GNU/Linux: Live Patching, Gravity of Kubernetes, Welcome to 2018

  • How Live Patching Has Improved Xen Virtualization
    The open-source Xen virtualization hypervisor is widely deployed by enterprises and cloud providers alike, which benefit from the continuous innovation that the project delivers. In a video interview with ServerWatch, Lars Kurth, Chairman of the Xen Project Advisory Board and Director, Open Source Solutions at Citrix, details some of the recent additions to Xen and how they are helping move the project forward.

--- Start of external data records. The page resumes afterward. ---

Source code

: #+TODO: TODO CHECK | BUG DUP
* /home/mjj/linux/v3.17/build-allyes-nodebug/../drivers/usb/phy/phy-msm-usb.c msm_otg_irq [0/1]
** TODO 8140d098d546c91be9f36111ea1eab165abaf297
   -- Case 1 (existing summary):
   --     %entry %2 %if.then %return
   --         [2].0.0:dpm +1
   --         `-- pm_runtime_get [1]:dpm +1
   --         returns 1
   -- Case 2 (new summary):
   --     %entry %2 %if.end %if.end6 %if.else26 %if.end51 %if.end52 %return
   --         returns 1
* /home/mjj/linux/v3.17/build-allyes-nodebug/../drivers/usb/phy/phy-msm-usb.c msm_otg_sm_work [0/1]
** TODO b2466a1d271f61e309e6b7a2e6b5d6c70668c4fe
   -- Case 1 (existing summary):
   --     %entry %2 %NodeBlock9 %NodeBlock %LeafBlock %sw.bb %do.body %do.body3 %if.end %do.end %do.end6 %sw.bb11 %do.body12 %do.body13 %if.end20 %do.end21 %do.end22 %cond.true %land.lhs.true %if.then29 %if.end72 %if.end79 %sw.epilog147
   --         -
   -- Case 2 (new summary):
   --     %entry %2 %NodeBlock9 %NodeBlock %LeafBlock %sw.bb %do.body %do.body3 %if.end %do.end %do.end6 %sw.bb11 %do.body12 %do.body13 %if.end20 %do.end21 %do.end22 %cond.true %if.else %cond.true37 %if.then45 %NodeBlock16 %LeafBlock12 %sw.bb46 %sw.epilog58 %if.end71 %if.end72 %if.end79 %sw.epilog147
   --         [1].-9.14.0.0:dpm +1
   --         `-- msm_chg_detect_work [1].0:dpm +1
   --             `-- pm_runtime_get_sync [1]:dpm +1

  • The Gravity of Kubernetes
    Most new internet businesses started in the foreseeable future will leverage Kubernetes (whether they realize it or not). Many old applications are migrating to Kubernetes too. Before Kubernetes, there was no standardization around a specific distributed systems platform. Just like Linux became the standard server-side operating system for a single node, Kubernetes has become the standard way to orchestrate all of the nodes in your application. With Kubernetes, distributed systems tools can have network effects. Every time someone builds a new tool for Kubernetes, it makes all the other tools better. And it further cements Kubernetes as the standard.
  • Welcome to 2018
    The image of the technology industry as a whole suffered in 2017, and that process is likely to continue this year as well. That should lead to an increased level of introspection that will certainly affect the free-software community. Many of us got into free software to, among other things, make the world a better place. It is not at all clear that all of our activities are doing that, or what we should do to change that situation. Expect a lively conversation on how our projects should be run and what they should be trying to achieve. Some of that introspection will certainly carry into projects related to machine learning and similar topics. There will be more interesting AI-related free software in 2018, but it may not all be beneficial. How well will the world be served, for example, by a highly capable, free facial-recognition system and associated global database? Our community will be no more effective than anybody else at limiting progress of potentially freedom-reducing technologies, but we should try harder to ensure that our technologies promote and support freedom to the greatest extent possible. Our 2017 predictions missed the fact that an increasing number of security problems are being found at the hardware level. We'll not make the same mistake in 2018. Much of what we think of as "hardware" has a great deal of software built into it — highly proprietary software that runs at the highest privilege levels and which is not subject to third-party review. Of course that software has bugs and security issues of its own; it couldn't really be any other way. We will see more of those issues in 2018, and many of them are likely to prove difficult to fix.